--- WORK REQUIRED ---
Your answer should be every line of the records that contains the word "сумка".

--- RECORDS FOR PROCESSING ---
________

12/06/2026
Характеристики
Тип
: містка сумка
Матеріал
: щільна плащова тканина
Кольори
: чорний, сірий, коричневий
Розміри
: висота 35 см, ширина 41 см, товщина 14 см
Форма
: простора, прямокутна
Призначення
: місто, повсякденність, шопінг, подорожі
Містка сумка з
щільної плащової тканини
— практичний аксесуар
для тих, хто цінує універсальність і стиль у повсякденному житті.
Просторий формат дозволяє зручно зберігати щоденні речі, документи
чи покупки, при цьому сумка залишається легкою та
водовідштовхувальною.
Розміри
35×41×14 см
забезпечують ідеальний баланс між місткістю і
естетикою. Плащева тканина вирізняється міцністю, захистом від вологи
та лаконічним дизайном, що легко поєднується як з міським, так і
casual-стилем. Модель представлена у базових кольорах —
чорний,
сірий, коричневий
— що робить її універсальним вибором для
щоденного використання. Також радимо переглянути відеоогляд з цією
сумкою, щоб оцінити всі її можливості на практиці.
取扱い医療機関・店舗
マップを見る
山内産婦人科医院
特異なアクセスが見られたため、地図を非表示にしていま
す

________

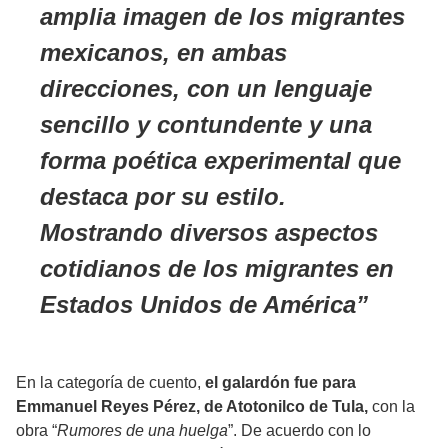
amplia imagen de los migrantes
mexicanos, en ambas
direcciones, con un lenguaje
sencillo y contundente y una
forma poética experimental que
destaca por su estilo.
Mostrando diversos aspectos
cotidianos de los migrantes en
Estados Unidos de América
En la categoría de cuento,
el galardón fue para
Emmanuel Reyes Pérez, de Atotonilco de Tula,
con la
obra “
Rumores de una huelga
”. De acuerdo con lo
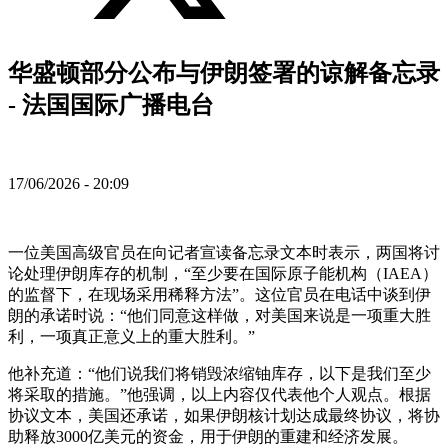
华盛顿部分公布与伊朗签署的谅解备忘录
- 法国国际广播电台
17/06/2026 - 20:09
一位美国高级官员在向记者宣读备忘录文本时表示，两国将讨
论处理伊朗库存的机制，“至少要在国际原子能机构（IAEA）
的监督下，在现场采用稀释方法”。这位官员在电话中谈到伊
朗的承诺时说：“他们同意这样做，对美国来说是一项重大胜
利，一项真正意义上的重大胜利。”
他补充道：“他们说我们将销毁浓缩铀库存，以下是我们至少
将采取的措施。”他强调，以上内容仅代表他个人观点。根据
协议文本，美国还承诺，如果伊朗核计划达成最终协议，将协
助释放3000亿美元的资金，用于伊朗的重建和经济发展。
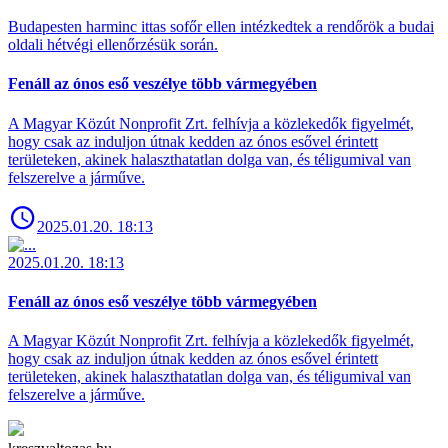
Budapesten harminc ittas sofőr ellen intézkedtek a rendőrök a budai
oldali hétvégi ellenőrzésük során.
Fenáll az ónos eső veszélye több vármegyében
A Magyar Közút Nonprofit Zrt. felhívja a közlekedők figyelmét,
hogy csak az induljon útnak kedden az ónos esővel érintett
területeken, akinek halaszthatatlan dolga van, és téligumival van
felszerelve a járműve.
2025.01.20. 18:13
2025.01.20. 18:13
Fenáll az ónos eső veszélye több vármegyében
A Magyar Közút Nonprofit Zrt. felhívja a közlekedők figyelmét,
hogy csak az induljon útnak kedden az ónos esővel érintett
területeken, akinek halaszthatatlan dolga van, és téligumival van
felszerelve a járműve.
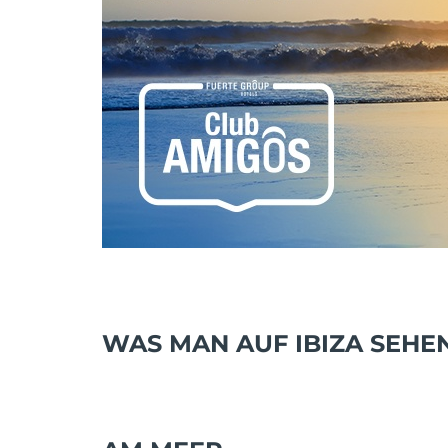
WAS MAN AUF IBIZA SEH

________

--- ANSWER SECTION ---
: містка сумка
Містка сумка з
чи покупки, при цьому сумка залишається легкою та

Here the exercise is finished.